PROBLEM TO WORK ON »
In the entries below, find the line containing "left ankle: (199, 414, 36)" and the line containing "left hip: (130, 348, 10)". Copy those two lines and everything between them exactly, and only that.
—————
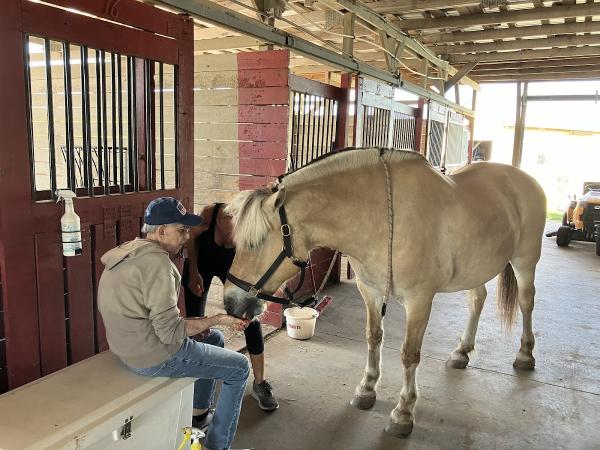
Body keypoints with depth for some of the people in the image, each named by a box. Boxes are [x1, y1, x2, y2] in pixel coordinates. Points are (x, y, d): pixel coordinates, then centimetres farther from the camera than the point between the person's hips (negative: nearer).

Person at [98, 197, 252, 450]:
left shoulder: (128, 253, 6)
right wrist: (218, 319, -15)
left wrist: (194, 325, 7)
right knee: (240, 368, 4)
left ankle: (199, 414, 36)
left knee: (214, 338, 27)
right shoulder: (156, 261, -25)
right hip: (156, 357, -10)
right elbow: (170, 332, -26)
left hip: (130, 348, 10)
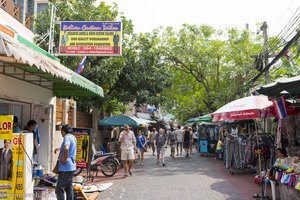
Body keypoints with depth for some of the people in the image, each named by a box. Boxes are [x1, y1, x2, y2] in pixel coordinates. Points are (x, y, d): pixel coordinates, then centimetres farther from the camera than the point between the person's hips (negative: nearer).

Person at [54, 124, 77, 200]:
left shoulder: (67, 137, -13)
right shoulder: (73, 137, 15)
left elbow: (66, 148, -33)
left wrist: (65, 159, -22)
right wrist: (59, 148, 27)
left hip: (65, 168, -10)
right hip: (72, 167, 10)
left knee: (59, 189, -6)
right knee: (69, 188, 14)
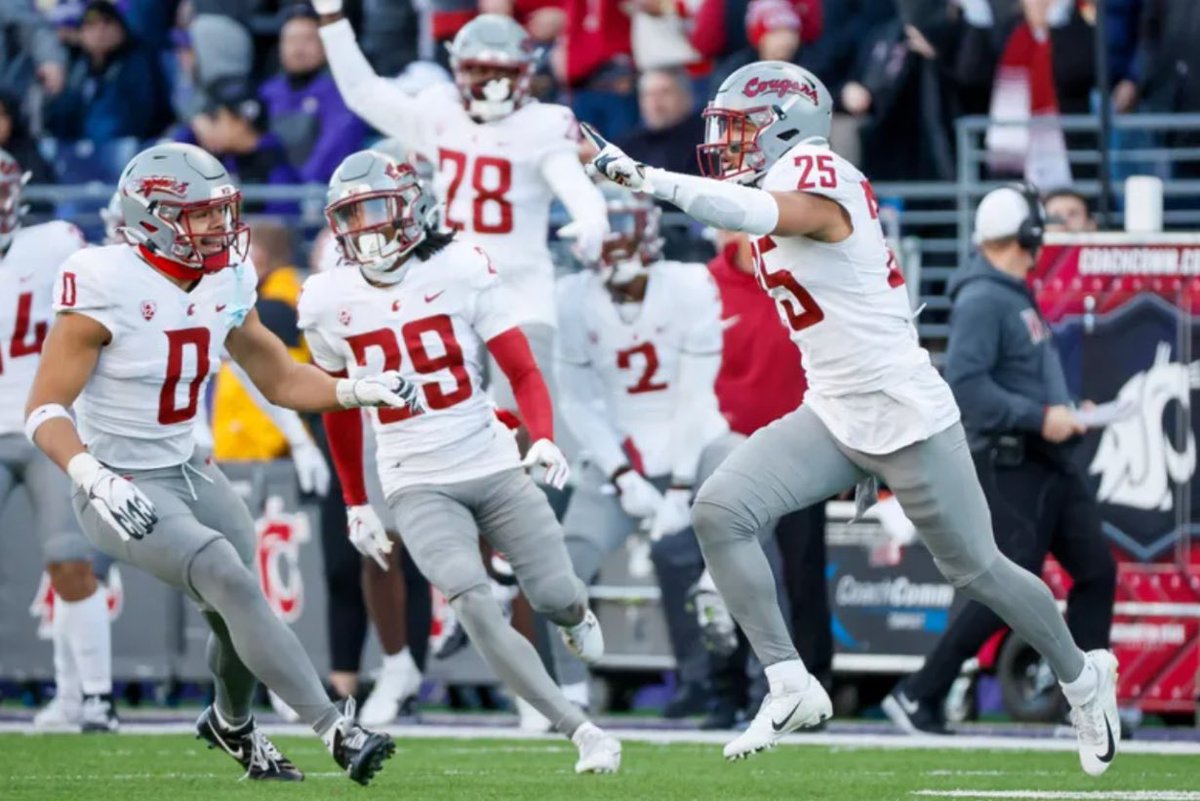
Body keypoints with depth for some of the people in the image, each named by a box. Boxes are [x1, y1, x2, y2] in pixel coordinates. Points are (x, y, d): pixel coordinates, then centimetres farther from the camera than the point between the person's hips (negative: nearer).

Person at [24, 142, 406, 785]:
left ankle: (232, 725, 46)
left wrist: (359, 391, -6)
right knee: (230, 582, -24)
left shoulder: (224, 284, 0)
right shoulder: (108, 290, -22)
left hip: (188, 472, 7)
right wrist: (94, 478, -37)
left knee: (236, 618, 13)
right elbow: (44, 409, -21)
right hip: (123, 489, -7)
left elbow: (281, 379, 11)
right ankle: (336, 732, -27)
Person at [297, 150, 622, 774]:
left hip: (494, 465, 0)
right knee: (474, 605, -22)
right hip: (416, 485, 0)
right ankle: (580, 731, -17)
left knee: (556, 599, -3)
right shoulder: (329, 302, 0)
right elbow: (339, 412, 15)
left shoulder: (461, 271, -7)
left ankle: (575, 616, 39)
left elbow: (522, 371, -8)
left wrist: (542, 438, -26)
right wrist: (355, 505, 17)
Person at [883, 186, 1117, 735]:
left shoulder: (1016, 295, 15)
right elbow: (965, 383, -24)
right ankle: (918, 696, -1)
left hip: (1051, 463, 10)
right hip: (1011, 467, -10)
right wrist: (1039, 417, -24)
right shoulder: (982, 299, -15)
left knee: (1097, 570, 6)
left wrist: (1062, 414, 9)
—————
PROBLEM SOLUTION »
left ankle: (199, 414, 36)
left knee: (214, 338, 27)
right shoulder: (156, 261, -25)
right hip: (156, 357, -10)
right elbow: (170, 332, -26)
left hip: (130, 348, 10)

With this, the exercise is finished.